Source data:

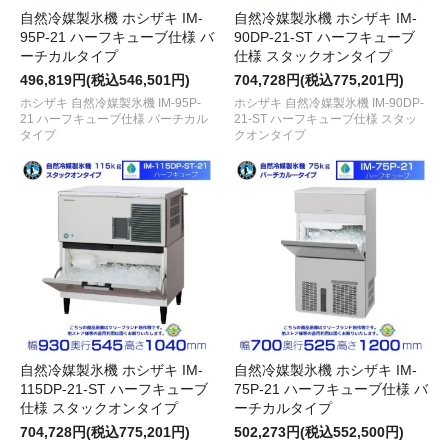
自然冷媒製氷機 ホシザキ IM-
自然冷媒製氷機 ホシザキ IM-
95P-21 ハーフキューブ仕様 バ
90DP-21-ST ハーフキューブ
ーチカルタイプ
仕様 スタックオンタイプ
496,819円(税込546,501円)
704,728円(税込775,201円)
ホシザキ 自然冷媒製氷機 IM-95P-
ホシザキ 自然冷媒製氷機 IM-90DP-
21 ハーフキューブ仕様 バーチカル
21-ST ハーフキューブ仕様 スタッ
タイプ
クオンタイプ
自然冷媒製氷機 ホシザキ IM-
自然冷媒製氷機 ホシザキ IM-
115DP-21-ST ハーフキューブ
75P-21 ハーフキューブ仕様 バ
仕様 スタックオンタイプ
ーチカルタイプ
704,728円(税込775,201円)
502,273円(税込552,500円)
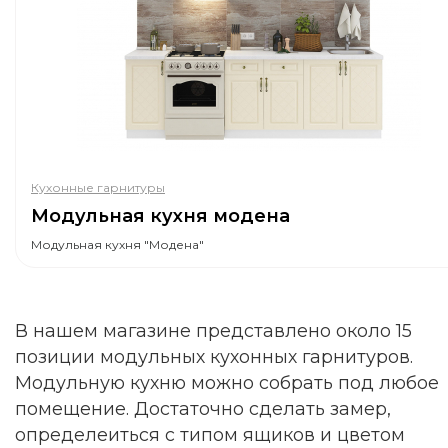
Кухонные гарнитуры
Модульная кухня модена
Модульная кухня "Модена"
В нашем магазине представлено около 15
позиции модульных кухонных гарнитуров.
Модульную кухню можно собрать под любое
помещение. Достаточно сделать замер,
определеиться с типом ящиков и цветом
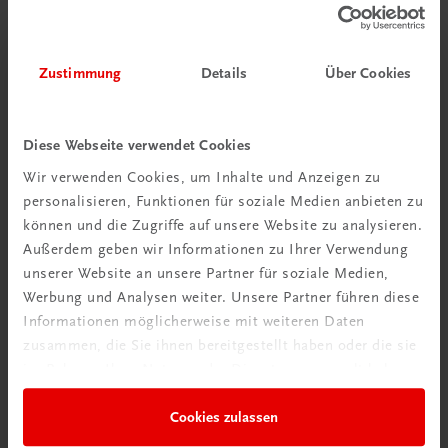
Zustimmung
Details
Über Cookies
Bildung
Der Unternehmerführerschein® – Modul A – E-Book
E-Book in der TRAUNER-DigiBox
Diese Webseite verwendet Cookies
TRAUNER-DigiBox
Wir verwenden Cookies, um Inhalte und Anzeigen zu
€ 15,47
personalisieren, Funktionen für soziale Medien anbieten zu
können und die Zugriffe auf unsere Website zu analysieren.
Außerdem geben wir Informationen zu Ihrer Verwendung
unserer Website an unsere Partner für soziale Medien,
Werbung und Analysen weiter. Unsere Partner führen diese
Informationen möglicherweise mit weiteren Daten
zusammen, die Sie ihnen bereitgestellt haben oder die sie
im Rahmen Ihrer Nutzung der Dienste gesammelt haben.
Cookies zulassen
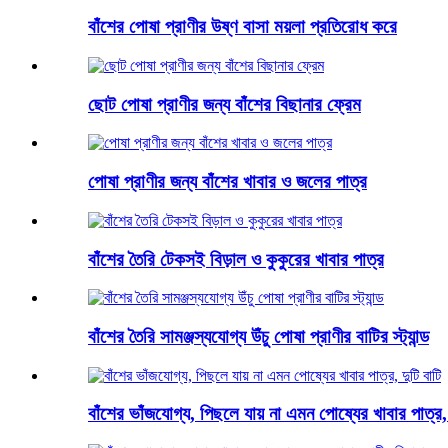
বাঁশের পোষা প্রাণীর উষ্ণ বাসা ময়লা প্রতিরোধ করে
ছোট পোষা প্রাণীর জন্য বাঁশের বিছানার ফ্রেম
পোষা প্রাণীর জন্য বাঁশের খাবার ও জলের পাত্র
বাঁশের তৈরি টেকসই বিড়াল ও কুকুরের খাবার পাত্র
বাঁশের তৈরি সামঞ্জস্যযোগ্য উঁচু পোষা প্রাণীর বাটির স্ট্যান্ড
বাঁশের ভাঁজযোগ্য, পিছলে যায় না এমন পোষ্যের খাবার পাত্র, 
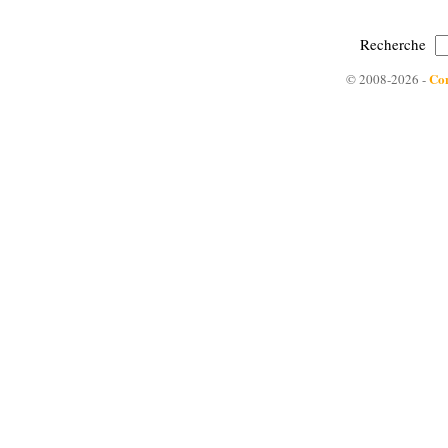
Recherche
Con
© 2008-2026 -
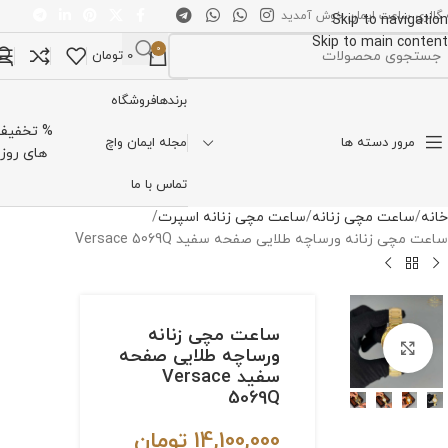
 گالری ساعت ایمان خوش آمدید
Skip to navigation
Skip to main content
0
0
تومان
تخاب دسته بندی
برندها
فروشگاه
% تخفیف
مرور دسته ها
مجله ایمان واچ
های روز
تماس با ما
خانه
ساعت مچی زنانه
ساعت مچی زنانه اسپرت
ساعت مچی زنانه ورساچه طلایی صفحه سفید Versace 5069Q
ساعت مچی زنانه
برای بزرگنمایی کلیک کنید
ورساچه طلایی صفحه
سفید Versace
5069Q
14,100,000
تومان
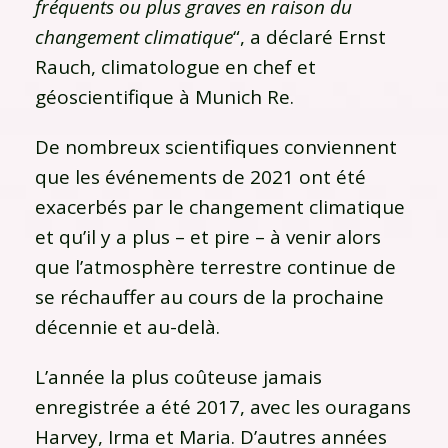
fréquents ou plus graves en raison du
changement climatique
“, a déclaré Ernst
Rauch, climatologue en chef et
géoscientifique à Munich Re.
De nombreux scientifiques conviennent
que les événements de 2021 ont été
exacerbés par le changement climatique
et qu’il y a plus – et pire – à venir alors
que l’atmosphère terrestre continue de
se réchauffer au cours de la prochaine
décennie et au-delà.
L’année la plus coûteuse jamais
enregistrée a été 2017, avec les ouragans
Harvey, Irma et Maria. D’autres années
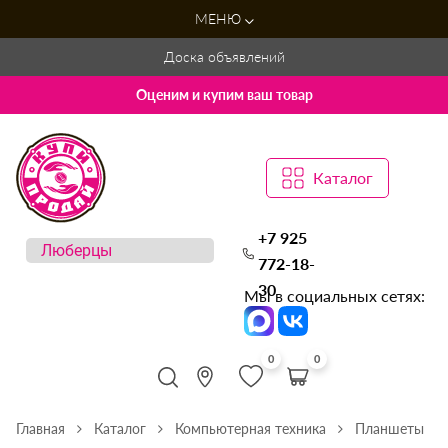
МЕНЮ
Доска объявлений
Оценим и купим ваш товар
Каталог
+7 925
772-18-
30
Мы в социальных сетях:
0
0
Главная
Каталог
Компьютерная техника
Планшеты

■ **Directive**
Write out all of the lines above again with the picture markers left out, substituting "Товары" for every occurrence of "Каталог". Leave everything else unchanged.

■ **Response box**
自然冷媒製氷機 ホシザキ IM-
自然冷媒製氷機 ホシザキ IM-
95P-21 ハーフキューブ仕様 バ
90DP-21-ST ハーフキューブ
ーチカルタイプ
仕様 スタックオンタイプ
496,819円(税込546,501円)
704,728円(税込775,201円)
ホシザキ 自然冷媒製氷機 IM-95P-
ホシザキ 自然冷媒製氷機 IM-90DP-
21 ハーフキューブ仕様 バーチカル
21-ST ハーフキューブ仕様 スタッ
タイプ
クオンタイプ
自然冷媒製氷機 ホシザキ IM-
自然冷媒製氷機 ホシザキ IM-
115DP-21-ST ハーフキューブ
75P-21 ハーフキューブ仕様 バ
仕様 スタックオンタイプ
ーチカルタイプ
704,728円(税込775,201円)
502,273円(税込552,500円)
Кухонные гарнитуры
Модульная кухня модена
Модульная кухня "Модена"
В нашем магазине представлено около 15
позиции модульных кухонных гарнитуров.
Модульную кухню можно собрать под любое
помещение. Достаточно сделать замер,
определеиться с типом ящиков и цветом
Zustimmung
Details
Über Cookies
Bildung
Der Unternehmerführerschein® – Modul A – E-Book
E-Book in der TRAUNER-DigiBox
Diese Webseite verwendet Cookies
TRAUNER-DigiBox
Wir verwenden Cookies, um Inhalte und Anzeigen zu
€ 15,47
personalisieren, Funktionen für soziale Medien anbieten zu
können und die Zugriffe auf unsere Website zu analysieren.
Außerdem geben wir Informationen zu Ihrer Verwendung
unserer Website an unsere Partner für soziale Medien,
Werbung und Analysen weiter. Unsere Partner führen diese
Informationen möglicherweise mit weiteren Daten
zusammen, die Sie ihnen bereitgestellt haben oder die sie
im Rahmen Ihrer Nutzung der Dienste gesammelt haben.
Cookies zulassen
বাঁশের পোষা প্রাণীর উষ্ণ বাসা ময়লা প্রতিরোধ করে
ছোট পোষা প্রাণীর জন্য বাঁশের বিছানার ফ্রেম
পোষা প্রাণীর জন্য বাঁশের খাবার ও জলের পাত্র
বাঁশের তৈরি টেকসই বিড়াল ও কুকুরের খাবার পাত্র
বাঁশের তৈরি সামঞ্জস্যযোগ্য উঁচু পোষা প্রাণীর বাটির স্ট্যান্ড
বাঁশের ভাঁজযোগ্য, পিছলে যায় না এমন পোষ্যের খাবার পাত্র, 
Recherche
Con
© 2008-2026 -
 گالری ساعت ایمان خوش آمدید
Skip to navigation
Skip to main content
0
0
تومان
تخاب دسته بندی
برندها
فروشگاه
% تخفیف
مرور دسته ها
مجله ایمان واچ
های روز
تماس با ما
خانه
ساعت مچی زنانه
ساعت مچی زنانه اسپرت
ساعت مچی زنانه ورساچه طلایی صفحه سفید Versace 5069Q
ساعت مچی زنانه
برای بزرگنمایی کلیک کنید
ورساچه طلایی صفحه
سفید Versace
5069Q
14,100,000
تومان
fréquents ou plus graves en raison du
changement climatique
“, a déclaré Ernst
Rauch, climatologue en chef et
géoscientifique à Munich Re.
De nombreux scientifiques conviennent
que les événements de 2021 ont été
exacerbés par le changement climatique
et qu’il y a plus – et pire – à venir alors
que l’atmosphère terrestre continue de
se réchauffer au cours de la prochaine
décennie et au-delà.
L’année la plus coûteuse jamais
enregistrée a été 2017, avec les ouragans
Harvey, Irma et Maria. D’autres années
МЕНЮ
Доска объявлений
Оценим и купим ваш товар
Товары
+7 925
772-18-
30
Мы в социальных сетях:
0
0
Главная
Товары
Компьютерная техника
Планшеты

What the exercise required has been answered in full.